Sunday, January 11, 2004

It's about 4 degrees out but this makes me feel colder

This from the Guardian (UK).
Three Americans are due to be sentenced next month for their involvement in a plot to explode a cyanide bomb capable of killing thousands of people, in a case that has served as a reminder that homegrown terrorism is still a menace in a country permanently braced for another attack from abroad.
I wrote about the case in early December; this is the link. The Guardian story, however, adds a chilling fact:
It is, however, far from an isolated incident. Mark Potok, who keeps tabs on hate groups at the Southern Poverty Law Centre in Alabama, says up to 40 major conspiracies involving domestic terrorism have been uncovered since the 1995 Oklahoma attack by a rightwing war veteran, Timothy McVeigh, which killed 168 people.

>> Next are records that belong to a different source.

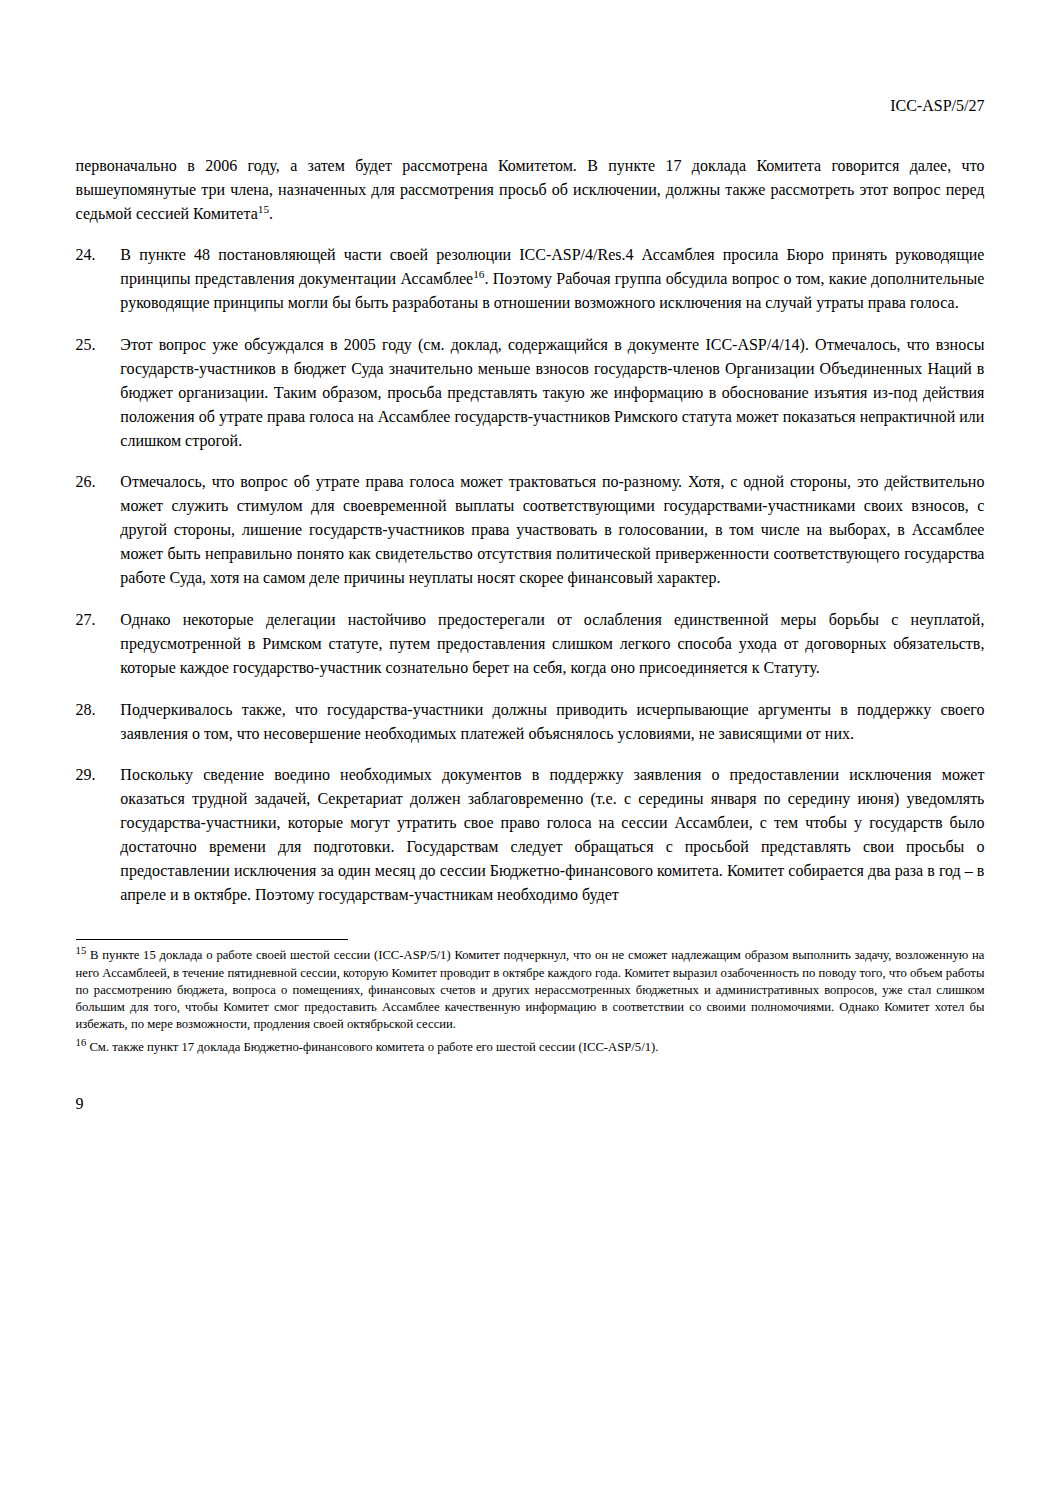ICC-ASP/5/27
первоначально в 2006 году, а затем будет рассмотрена Комитетом. В пункте 17 доклада Комитета говорится далее, что вышеупомянутые три члена, назначенных для рассмотрения просьб об исключении, должны также рассмотреть этот вопрос перед седьмой сессией Комитета15.
24.
В пункте 48 постановляющей части своей резолюции ICC-ASP/4/Res.4 Ассамблея просила Бюро принять руководящие принципы представления документации Ассамблее16. Поэтому Рабочая группа обсудила вопрос о том, какие дополнительные руководящие принципы могли бы быть разработаны в отношении возможного исключения на случай утраты права голоса.
25.
Этот вопрос уже обсуждался в 2005 году (см. доклад, содержащийся в документе ICC-ASP/4/14). Отмечалось, что взносы государств-участников в бюджет Суда значительно меньше взносов государств-членов Организации Объединенных Наций в бюджет организации. Таким образом, просьба представлять такую же информацию в обоснование изъятия из-под действия положения об утрате права голоса на Ассамблее государств-участников Римского статута может показаться непрактичной или слишком строгой.
26.
Отмечалось, что вопрос об утрате права голоса может трактоваться по-разному. Хотя, с одной стороны, это действительно может служить стимулом для своевременной выплаты соответствующими государствами-участниками своих взносов, с другой стороны, лишение государств-участников права участвовать в голосовании, в том числе на выборах, в Ассамблее может быть неправильно понято как свидетельство отсутствия политической приверженности соответствующего государства работе Суда, хотя на самом деле причины неуплаты носят скорее финансовый характер.
27.
Однако некоторые делегации настойчиво предостерегали от ослабления единственной меры борьбы с неуплатой, предусмотренной в Римском статуте, путем предоставления слишком легкого способа ухода от договорных обязательств, которые каждое государство-участник сознательно берет на себя, когда оно присоединяется к Статуту.
28.
Подчеркивалось также, что государства-участники должны приводить исчерпывающие аргументы в поддержку своего заявления о том, что несовершение необходимых платежей объяснялось условиями, не зависящими от них.
29.
Поскольку сведение воедино необходимых документов в поддержку заявления о предоставлении исключения может оказаться трудной задачей, Секретариат должен заблаговременно (т.е. с середины января по середину июня) уведомлять государства-участники, которые могут утратить свое право голоса на сессии Ассамблеи, с тем чтобы у государств было достаточно времени для подготовки. Государствам следует обращаться с просьбой представлять свои просьбы о предоставлении исключения за один месяц до сессии Бюджетно-финансового комитета. Комитет собирается два раза в год – в апреле и в октябре. Поэтому государствам-участникам необходимо будет
15 В пункте 15 доклада о работе своей шестой сессии (ICC-ASP/5/1) Комитет подчеркнул, что он не сможет надлежащим образом выполнить задачу, возложенную на него Ассамблеей, в течение пятидневной сессии, которую Комитет проводит в октябре каждого года. Комитет выразил озабоченность по поводу того, что объем работы по рассмотрению бюджета, вопроса о помещениях, финансовых счетов и других нерассмотренных бюджетных и административных вопросов, уже стал слишком большим для того, чтобы Комитет смог предоставить Ассамблее качественную информацию в соответствии со своими полномочиями. Однако Комитет хотел бы избежать, по мере возможности, продления своей октябрьской сессии.
16 См. также пункт 17 доклада Бюджетно-финансового комитета о работе его шестой сессии (ICC-ASP/5/1).
9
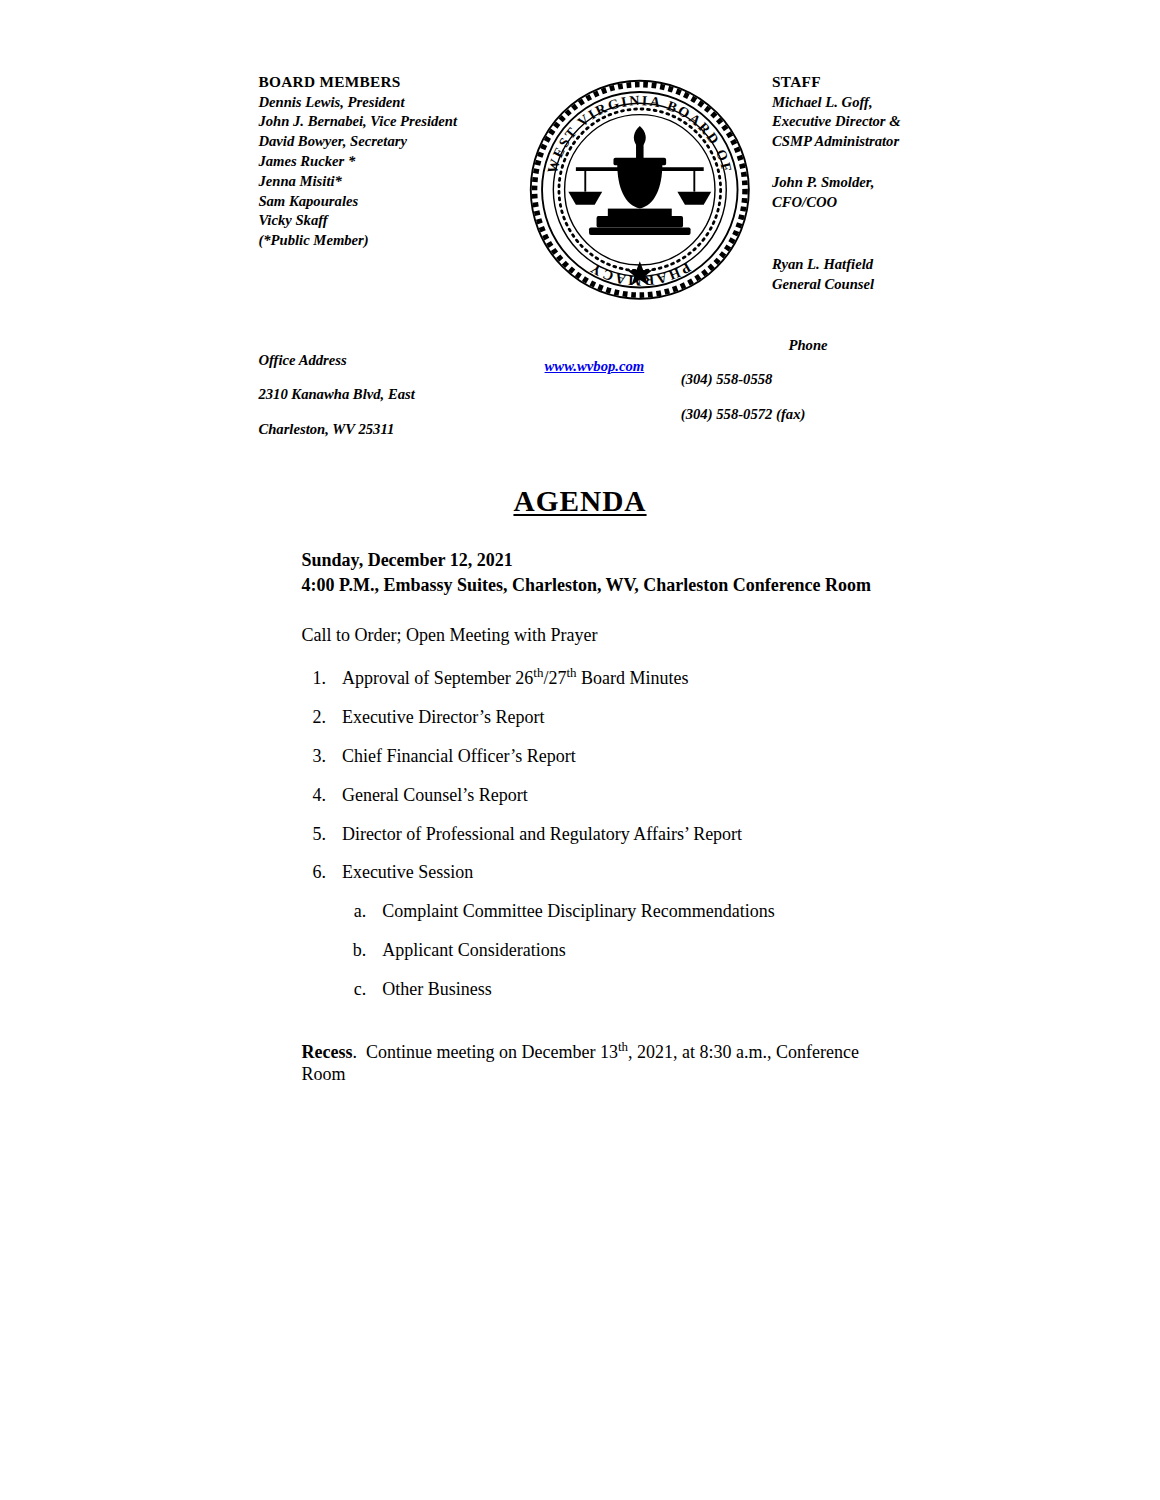BOARD MEMBERS
Dennis Lewis, President
John J. Bernabei, Vice President
David Bowyer, Secretary
James Rucker *
Jenna Misiti*
Sam Kapourales
Vicky Skaff
(*Public Member)
WEST VIRGINIA BOARD OF PHARMACY
STAFF
Michael L. Goff,
Executive Director &
CSMP Administrator
John P. Smolder,
CFO/COO
Ryan L. Hatfield
General Counsel
Office Address
2310 Kanawha Blvd, East
Charleston, WV 25311
www.wvbop.com
Phone
(304) 558-0558
(304) 558-0572 (fax)
AGENDA
Sunday, December 12, 2021
4:00 P.M., Embassy Suites, Charleston, WV, Charleston Conference Room
Call to Order; Open Meeting with Prayer
Approval of September 26th/27th Board Minutes
Executive Director’s Report
Chief Financial Officer’s Report
General Counsel’s Report
Director of Professional and Regulatory Affairs’ Report
Executive Session
Complaint Committee Disciplinary Recommendations
Applicant Considerations
Other Business
Recess. Continue meeting on December 13th, 2021, at 8:30 a.m., Conference Room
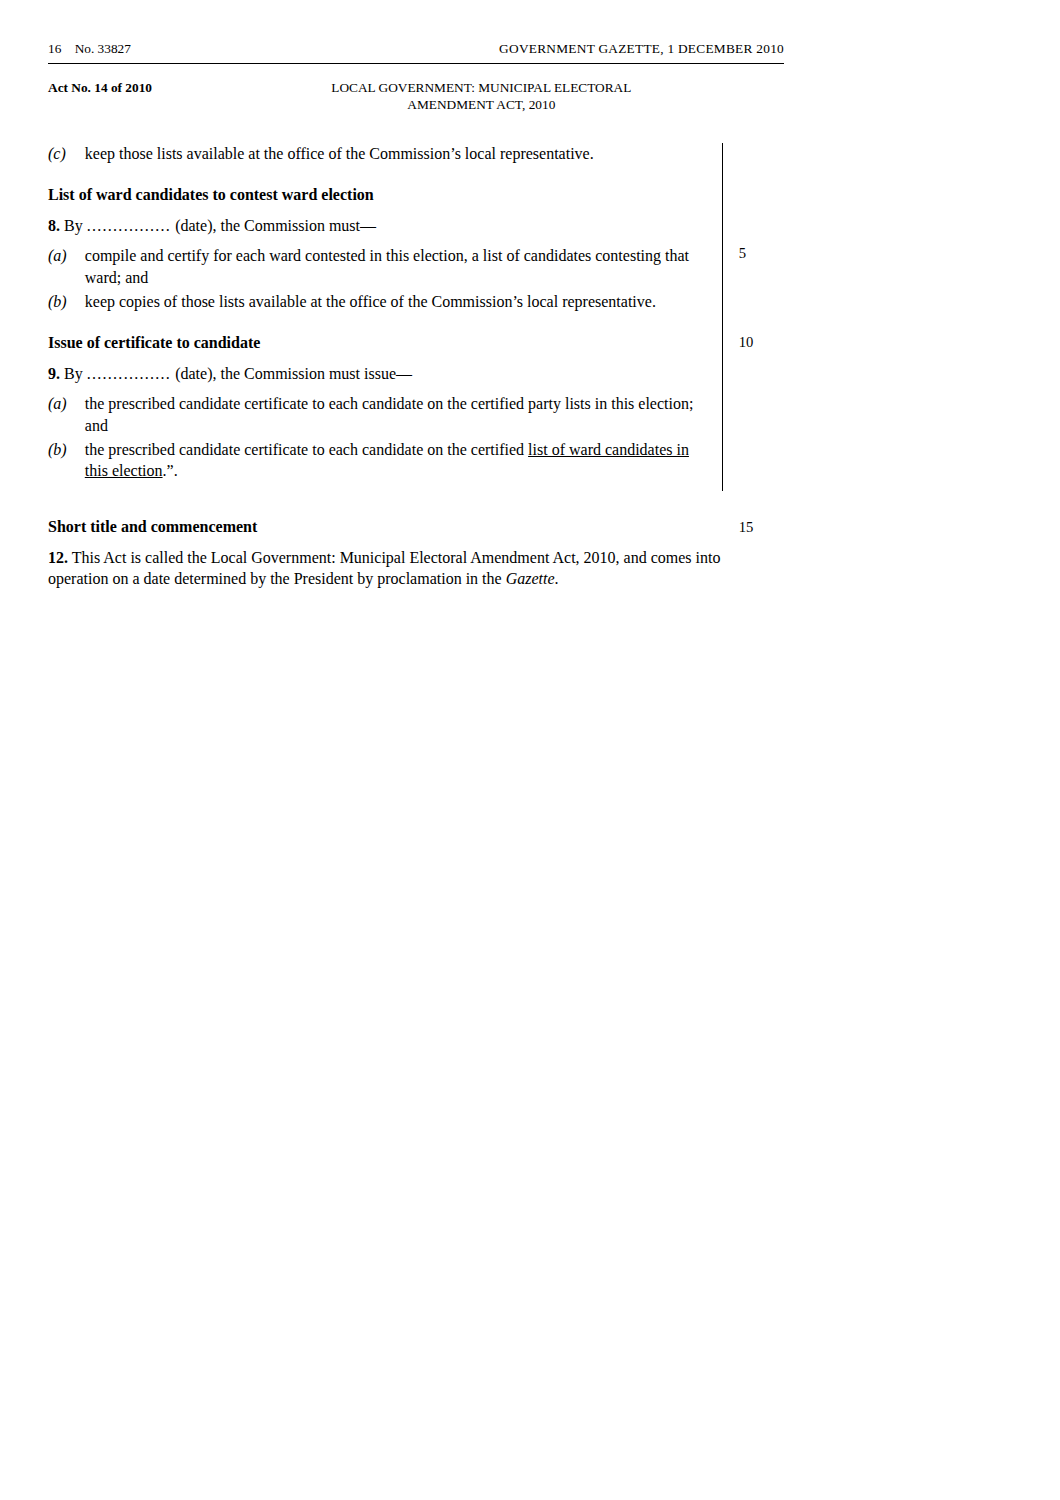16 No. 33827
Government Gazette, 1 December 2010
Act No. 14 of 2010
Local Government: Municipal Electoral
Amendment Act, 2010
(c)
keep those lists available at the office of the Commission’s local representative.
List of ward candidates to contest ward election
8. By ................ (date), the Commission must—
(a)
compile and certify for each ward contested in this election, a list of candidates contesting that ward; and
(b)
keep copies of those lists available at the office of the Commission’s local representative.
Issue of certificate to candidate
9. By ................ (date), the Commission must issue—
(a)
the prescribed candidate certificate to each candidate on the certified party lists in this election; and
(b)
the prescribed candidate certificate to each candidate on the certified list of ward candidates in this election.”.
5 10
Short title and commencement
12. This Act is called the Local Government: Municipal Electoral Amendment Act, 2010, and comes into operation on a date determined by the President by proclamation in the Gazette.
15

One foiled plot, by Ku Klux Klan members in 1997, was aimed at blowing up a Texan oil refinery and could have killed up to 30,000 people in the immediate vicinity.
Many of the people who've commented on this, myself included, have noted the striking fact that few people have heard of such cases and wondered why.
But domestic conspiracies have received much less publicity than foreign threats.

"There is no question at all that had William Krar [the central figure in the case] been a Muslim, this would have been announced from the steps of the justice department," Mr Potok said. The arrests were announced locally in Texas but received hardly any press coverage. ...

The justice department has denied taking domestic terrorism less seriously than foreign threats, saying it pursued all violations vigorously.
But that misses the point. I have no trouble believing that the law enforcement professionals in the DOJ take their jobs seriously and are not ignoring domestic terrorism. Every case of supposed laxity in tracking our native-born wackos can be matched by a slip-up in keeping tabs on some foreign plotter. I realize that's a kind of backhanded defense, saying they've been equally inefficient in both areas, but it does say they haven't been focusing on one to the exclusion of the other.

But again, that's not the point. The point is the political purposes to which the cases are put by the top layers of the department, the shouting about one and the whispering about the other, the nativist and racist fears exploited to advance an agenda. That's the issue that cases such as this raise, that's the issue that we have to face.